I don't think, actually, that she is personally ambitious. Or was ever a kind of Lady Macbeth, urging her husband on, which is how the press always saw it. "I was always vilified as a manipulative harridan, in the most misogynist way." Yes, she wanted Neil to succeed. But, I think, she wanted him to succeed not for success's sake, but because she thought he would be genuinely good for the country and deserved it. She has yet, I think, to forgive the British press for their treatment of him, either. "They said he was weak. Yet his first job was to clear out the people who were being destructive, who weren't interested in the greater good and were just feathering their own nests. There was a lot of misery and infighting, but he did what had to be done, and that's not weak, is it?" Neil did, indeed, do the bulk of the work when it came to modernising Labour, and yet he never made it to the promised land. How disappointing, I say. Yes, says Glenys, it was.

"It would have been nice if he could have reaped the benefits.
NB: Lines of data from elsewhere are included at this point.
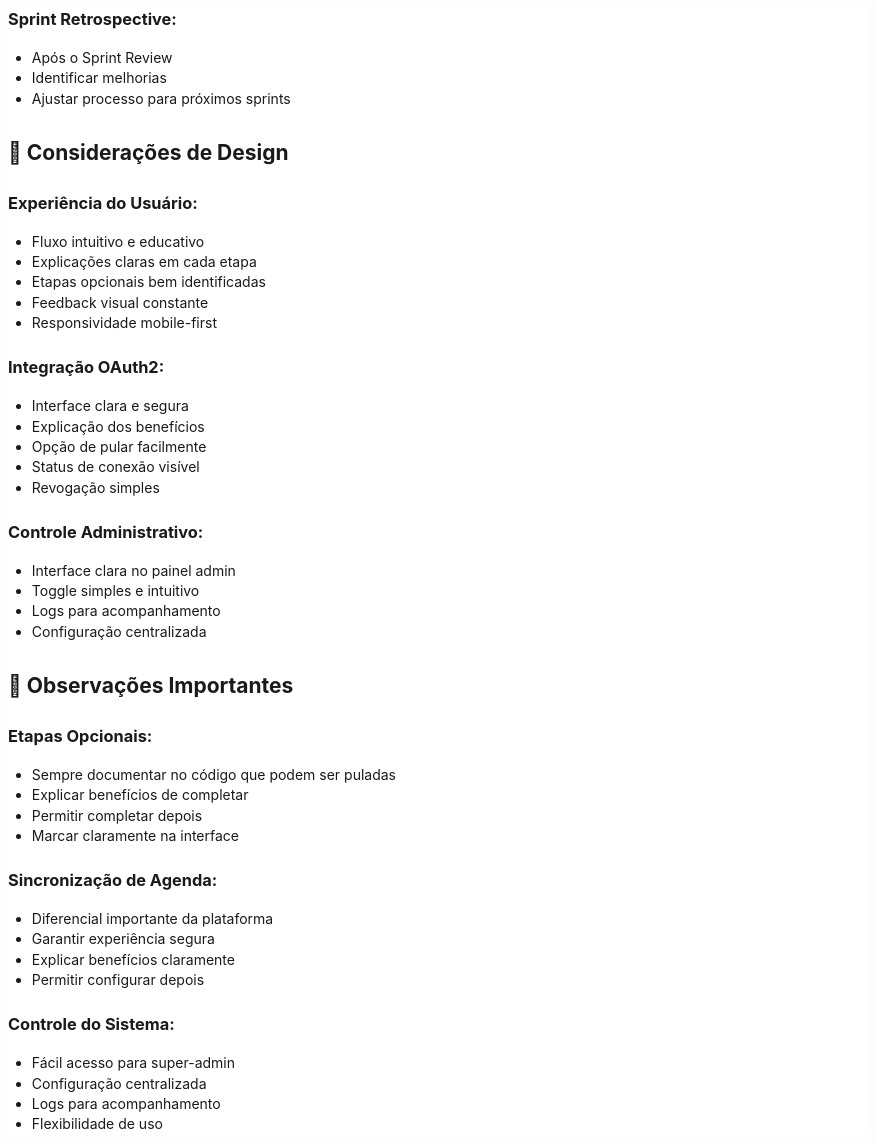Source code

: ### Sprint Retrospective:
- Após o Sprint Review
- Identificar melhorias
- Ajustar processo para próximos sprints

## 🎨 **Considerações de Design**

### Experiência do Usuário:
- Fluxo intuitivo e educativo
- Explicações claras em cada etapa
- Etapas opcionais bem identificadas
- Feedback visual constante
- Responsividade mobile-first

### Integração OAuth2:
- Interface clara e segura
- Explicação dos benefícios
- Opção de pular facilmente
- Status de conexão visível
- Revogação simples

### Controle Administrativo:
- Interface clara no painel admin
- Toggle simples e intuitivo
- Logs para acompanhamento
- Configuração centralizada

## 📝 **Observações Importantes**

### Etapas Opcionais:
- Sempre documentar no código que podem ser puladas
- Explicar benefícios de completar
- Permitir completar depois
- Marcar claramente na interface

### Sincronização de Agenda:
- Diferencial importante da plataforma
- Garantir experiência segura
- Explicar benefícios claramente
- Permitir configurar depois

### Controle do Sistema:
- Fácil acesso para super-admin
- Configuração centralizada
- Logs para acompanhamento
- Flexibilidade de uso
He'd have made a good Prime Minister." How did it feel, after the '92 defeat? "I took it very badly. I cried for days. It had been such a major part of our life. But then

I went on a diet and wrote a book and just got on with it." And how did you feel when, on 1 May last year, you saw Tony and Cherie waving from the doorstep of Number 10? Did you want to machine-gun them? "No. No. It was wonderful. I'd worked very hard for it. It was a great joy. The idea that I could feel resentment..."

As I said, she is a much better person than most of us.

Glenys Parry was born in 1944, into a family of working-class socialists, Her father, a railway signalman, was chairman of the Anglesey Labour Party. As a child, she was taken canvassing and developed an early taste for the political fray. She was a bright girl and a big reader. "My friend Lynn and I were always going to the library to get stories out. The librarian was a funny little lady who looked like Margaret Rutherford and kept her dog in a drawer. She wasn't meant to have the dog there, so every time we came in she'd slam the door shut. She started us on historical novels then got us on to biographies." Glenys is still a big reader. She has just "finished a Beryl Bainbridge" and is about to "start a Rose Tremain". Neil, she says, likes political thrillers, which she can't do with at all. "Even at the end, I still don't know who's done it. I'm the same at the cinema. I see Harrison Ford and I think, well, he's usually good, but he looks a bit wicked in this one... it's just so mystifying."

She met Neil at Cardiff University, in her first week. It was in the canteen, where he was handing out socialist literature. Their first proper date was at a student union do, where Neil drank too much and was sick. "It was a case of me taking him home rather than the other way round." They married in 1967. She refused to accept a gold wedding ring from Neil in case it contained South African ore, so they agreed on a silver one. They had two children, Rachel, now a production assistant in the film industry, and Stephen, who works for the British Council in Denmark.

Glenys largely stayed at home for her children, working part time as a primary school-teacher. She doesn't regret this in the least. Her children have always been her greatest joy, she says. And now she has Johanna, a two-year-old grand-daughter born to Stephen and his Danish wife, with whom she is besotted. I am shown many photographs of Johanna, who looks very blonde and blue-eyed and Scandinavian. I say you never know, one day she may grow up to present Gladiators. Glenys looks perplexed. I don't think she's into Gladiators. She is into Tellytubbies, though, because Johanna is. "She loves them, although, I must say, I do worry about Tinky Winky. All that mincing with his handbag." I agree. Tinky Winky is frightfully disturbing. He might even, I say, be as disturbing as Peter Mandelson. She says: "Oh, I knew Peter when he worked at LWT. He is very good company, bright and perceptive."

Anyway, she has to go. She has a meeting with someone from the Royal College of Nurses. Somehow, I don't think that they will be talking lipsticks. Glenys has not become a posh Eurocrat. She's just doing what she's always done. She's just helping people to fight their fights. It's something that's in her blood. She's not the most scintillating of women, but she is a good one. I'd be quite put to shame, if I had any.